Visto da me: Bologna-Lazio 1-0

di Er Matador



La migliore sintesi della partita è nel filmato di Sky coi “migliori momenti”: cosa propone del secondo tempo? Il gol e il fischio finale.
In mezzo un paio di incursioni del Bologna, non culminate in occasioni da rete, e la Lazio della ripresa: il nulla, appunto.

Una squadra sparita; non rientrata in campo dopo l’intervallo; immediatamente trafitta, causa una disposizione difensiva che neanche nella serie C delle Isole Tonga (nella foto, ndr); incapace – panchina compresa, ovviamente – di qualsiasi reazione a livello tecnico, tattico, di nervi.

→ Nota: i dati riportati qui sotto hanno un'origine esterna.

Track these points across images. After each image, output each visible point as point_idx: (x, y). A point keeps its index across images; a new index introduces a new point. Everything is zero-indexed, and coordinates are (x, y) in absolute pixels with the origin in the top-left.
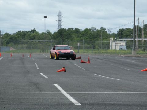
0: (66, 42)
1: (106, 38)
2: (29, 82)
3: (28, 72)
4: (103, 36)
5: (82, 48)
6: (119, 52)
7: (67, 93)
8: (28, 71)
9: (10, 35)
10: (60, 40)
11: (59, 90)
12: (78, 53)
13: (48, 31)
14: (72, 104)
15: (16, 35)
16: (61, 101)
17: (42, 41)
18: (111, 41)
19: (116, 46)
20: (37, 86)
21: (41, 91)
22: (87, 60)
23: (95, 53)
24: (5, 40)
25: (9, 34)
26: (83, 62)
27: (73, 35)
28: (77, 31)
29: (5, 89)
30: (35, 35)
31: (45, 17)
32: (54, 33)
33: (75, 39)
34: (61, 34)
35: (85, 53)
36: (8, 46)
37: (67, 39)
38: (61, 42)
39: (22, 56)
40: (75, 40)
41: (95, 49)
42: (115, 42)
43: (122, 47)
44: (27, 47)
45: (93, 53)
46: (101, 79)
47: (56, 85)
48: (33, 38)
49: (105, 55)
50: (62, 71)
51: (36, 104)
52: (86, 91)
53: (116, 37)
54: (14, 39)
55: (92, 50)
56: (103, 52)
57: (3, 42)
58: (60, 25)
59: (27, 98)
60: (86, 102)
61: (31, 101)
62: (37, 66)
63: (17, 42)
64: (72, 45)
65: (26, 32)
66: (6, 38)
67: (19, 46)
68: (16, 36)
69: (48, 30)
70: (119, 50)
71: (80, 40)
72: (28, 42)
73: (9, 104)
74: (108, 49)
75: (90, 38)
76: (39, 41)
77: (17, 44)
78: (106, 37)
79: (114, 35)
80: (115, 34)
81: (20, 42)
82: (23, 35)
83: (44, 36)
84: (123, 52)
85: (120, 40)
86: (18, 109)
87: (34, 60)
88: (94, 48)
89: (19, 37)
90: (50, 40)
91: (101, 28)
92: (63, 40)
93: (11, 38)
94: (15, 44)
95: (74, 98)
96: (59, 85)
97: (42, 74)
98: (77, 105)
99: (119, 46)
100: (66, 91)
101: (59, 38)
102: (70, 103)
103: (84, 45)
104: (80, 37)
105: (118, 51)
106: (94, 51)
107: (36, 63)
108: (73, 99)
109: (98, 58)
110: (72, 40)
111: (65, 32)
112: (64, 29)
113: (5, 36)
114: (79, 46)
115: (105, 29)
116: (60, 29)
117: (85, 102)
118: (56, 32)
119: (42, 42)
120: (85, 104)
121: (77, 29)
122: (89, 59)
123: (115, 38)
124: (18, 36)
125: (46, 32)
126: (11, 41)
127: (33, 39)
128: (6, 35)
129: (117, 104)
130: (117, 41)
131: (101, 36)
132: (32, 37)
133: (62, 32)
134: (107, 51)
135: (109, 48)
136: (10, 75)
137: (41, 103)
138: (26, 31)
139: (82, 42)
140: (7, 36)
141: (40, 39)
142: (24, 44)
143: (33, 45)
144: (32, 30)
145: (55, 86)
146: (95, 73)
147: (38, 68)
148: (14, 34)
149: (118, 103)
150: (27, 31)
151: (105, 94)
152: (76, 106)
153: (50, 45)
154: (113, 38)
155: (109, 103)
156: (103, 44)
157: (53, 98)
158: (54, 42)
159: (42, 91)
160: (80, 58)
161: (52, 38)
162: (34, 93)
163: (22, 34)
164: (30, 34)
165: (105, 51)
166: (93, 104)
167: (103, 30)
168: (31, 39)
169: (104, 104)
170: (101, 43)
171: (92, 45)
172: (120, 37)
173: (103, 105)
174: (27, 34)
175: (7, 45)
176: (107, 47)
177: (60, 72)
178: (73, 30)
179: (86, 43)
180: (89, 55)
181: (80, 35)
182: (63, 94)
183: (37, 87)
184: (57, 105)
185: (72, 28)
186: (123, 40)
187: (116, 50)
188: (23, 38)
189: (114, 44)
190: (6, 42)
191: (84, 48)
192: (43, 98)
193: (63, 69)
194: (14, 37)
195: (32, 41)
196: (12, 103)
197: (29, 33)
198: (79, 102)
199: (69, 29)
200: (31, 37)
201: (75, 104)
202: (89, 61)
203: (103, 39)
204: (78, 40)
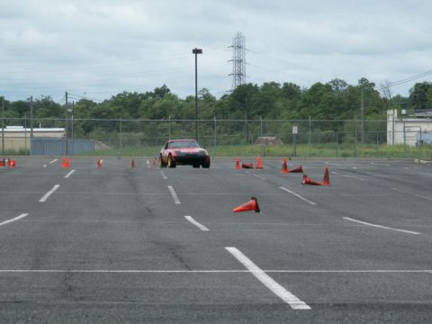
0: (258, 123)
1: (377, 112)
2: (154, 242)
3: (149, 213)
4: (366, 105)
5: (305, 142)
6: (414, 152)
7: (268, 273)
8: (149, 211)
9: (95, 104)
10: (239, 118)
11: (241, 266)
12: (295, 154)
13: (206, 93)
14: (284, 306)
15: (112, 106)
16: (249, 296)
17: (187, 122)
18: (390, 119)
19: (407, 134)
20: (176, 253)
21: (190, 269)
22: (323, 176)
23: (345, 155)
24: (81, 121)
25: (91, 101)
26: (308, 183)
27: (279, 104)
28: (290, 90)
29: (84, 263)
30: (165, 104)
31: (197, 52)
32: (223, 98)
33: (282, 114)
34: (242, 101)
35: (314, 154)
36: (88, 138)
37: (259, 114)
38: (243, 123)
39: (129, 166)
40: (283, 118)
41: (343, 145)
42: (404, 122)
43: (424, 137)
44: (143, 140)
45: (337, 155)
46: (363, 232)
47: (233, 250)
48: (161, 114)
49: (374, 162)
50: (249, 208)
51: (176, 307)
52: (322, 268)
53: (405, 108)
54: (105, 117)
55: (336, 148)
56: (367, 153)
57: (74, 125)
58: (240, 75)
59: (152, 289)
60: (324, 299)
61: (162, 298)
62: (174, 194)
63: (114, 127)
64: (275, 133)
65: (141, 95)
66: (83, 114)
67: (122, 135)
68: (112, 109)
69: (204, 89)
70: (414, 145)
71: (298, 118)
72: (148, 126)
73: (99, 306)
74: (381, 143)
75: (330, 112)
76: (178, 122)
77: (115, 132)
78: (375, 108)
79: (400, 103)
80: (404, 99)
81: (124, 126)
82: (131, 106)
83: (192, 107)
84: (427, 152)
85: (418, 117)
86: (127, 319)
87: (165, 178)
88: (340, 142)
89: (119, 111)
90: (211, 117)
91: (362, 80)
92: (249, 118)
93: (97, 114)
94: (111, 131)
95: (288, 289)
96: (240, 250)
97: (189, 218)
98: (296, 308)
99: (414, 134)
100: (262, 267)
101: (238, 111)
102: (276, 301)
103: (310, 133)
104: (299, 110)
105: (413, 148)
106: (342, 149)
107: (170, 187)
108: (284, 290)
109: (354, 172)
110: (275, 117)
111: (254, 95)
112: (250, 85)
113: (80, 106)
114: (297, 136)
115: (373, 84)
116: (240, 87)
117: (321, 299)
118: (229, 93)
119: (187, 126)
120: (322, 306)
121: (291, 84)
122: (327, 173)
123: (404, 112)
124: (117, 108)
125: (199, 96)
126: (97, 124)
127: (160, 117)
128: (84, 105)
129: (415, 306)
130: (409, 120)
131: (362, 105)
132: (158, 112)
133: (245, 95)
134: (379, 150)
135: (385, 140)
136: (96, 221)
137: (191, 303)
138: (139, 93)
139: (306, 125)
140: (87, 108)
141: (182, 115)
142: (136, 132)
143: (160, 133)
144: (157, 90)
145: (230, 254)
146: (345, 215)
147: (178, 202)
148: (106, 101)
149: (419, 302)
150: (144, 92)
151: (379, 276)
152: (295, 310)
153: (210, 134)
154: (396, 111)
155: (391, 301)
156: (366, 129)
157: (226, 289)
158: (223, 124)
159: (194, 269)
160: (300, 171)
161: (216, 113)
162: (170, 274)
163: (129, 101)
164: (153, 103)
165: (373, 151)
166: (345, 305)
167: (366, 88)
168: (155, 115)
169: (376, 305)
170: (362, 126)
171: (336, 131)
172: (417, 108)
173: (373, 308)
174: (143, 101)
175: (85, 135)
176: (381, 137)
177: (242, 213)
178: (280, 89)
179: (316, 125)
180: (327, 163)
181: (300, 103)
182: (254, 278)
183: (176, 256)
184: (240, 308)
185: (276, 82)
186: (426, 117)
187: (405, 146)
188: (131, 114)
189: (400, 127)
190: (83, 126)
191: (312, 142)
192: (196, 290)
193: (252, 202)
194: (104, 111)
195: (158, 123)
196: (106, 302)
197: (150, 98)
198: (302, 300)
199: (266, 84)
200: (154, 111)
201: (293, 307)
202: (326, 178)
203: (367, 114)
204: (293, 118)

Lo sconcerto del dopo gara si focalizza come ovvio sui secondi quarantacinque minuti, inclusi gli indecenti spezzoni di Immobile e Pellegrini: ma è la prima frazione a fornire le indicazioni più interessanti.
Perché la Lazio, prima di sparire dal campo, è apparsa ben disposta e forte di una certa supremazia territoriale.
Il Sarriball, almeno nella prima metà della gara, ha dunque funzionato: con quali risultati? Presto detto: una traversa colpita quasi per sbaglio e ZERO tiri nello specchio.

Per il semplice fatto che il Risiko del Valdarno si perde in millemila passaggini e in astruse trigonometrie, con l’aggravante di voler entrare in porta col pallone.
Ma per concretizzare necessita dello spunto individuale, esattamente come accadeva coi predecessori dell’attuale: e, se gli elementi più qualitativi trovano tutti insieme una giornata di modesta ispirazione, a tirare in porta neanche ci si prova.
È la definitiva confutazione di un gioco non solo complicatissimo e dai tempi di apprendimento ingestibili, ma inutile, inutilmente dispendioso e inconcludente anche quando viene applicato alla lettera.

E che è stato puntualmente impacchettato e rispedito al mittente da Thiago Motta.
Il quale, si badi, non è un truce italianista bensì un tecnico moderno dall’impeccabile organizzazione tattica, cucita sugli elementi a disposizione e in grado di valorizzare nomi da Ufficio Scomparsi.
Solo che per l’italo-brasiliano la tattica rimane un mezzo; mentre per il nostro diventa un fine, interno alla realtà onanistica e parallela in cui vive.

Detta in maniera meno curiale, paghiamo un tizio quattro milioni all’anno per farsi le seghe: roba che neppure Rocco Siffredi, pur divertendosi di più, appare così ben retribuito.
Sembra il caso di chiudere, e prima di subito, quest’esperienza ormai priva di senso.